The problem:
What is needed here is an exact copy of all the records below.
[Data shown — start]
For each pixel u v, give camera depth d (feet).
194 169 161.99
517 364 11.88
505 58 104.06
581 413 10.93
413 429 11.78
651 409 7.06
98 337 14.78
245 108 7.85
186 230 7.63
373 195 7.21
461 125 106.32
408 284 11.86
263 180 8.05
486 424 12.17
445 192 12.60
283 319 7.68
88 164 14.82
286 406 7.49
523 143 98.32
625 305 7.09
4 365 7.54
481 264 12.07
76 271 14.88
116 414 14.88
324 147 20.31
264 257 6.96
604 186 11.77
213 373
[Data shown — finish]
Response area:
For each pixel u v, give camera depth d (feet).
194 169 161.99
517 364 11.88
505 58 104.06
581 413 10.93
413 429 11.78
651 409 7.06
98 337 14.78
245 108 7.85
186 230 7.63
373 195 7.21
461 125 106.32
408 284 11.86
263 180 8.05
486 424 12.17
445 192 12.60
283 319 7.68
88 164 14.82
286 406 7.49
523 143 98.32
625 305 7.09
4 365 7.54
481 264 12.07
76 271 14.88
116 414 14.88
324 147 20.31
264 257 6.96
604 186 11.77
213 373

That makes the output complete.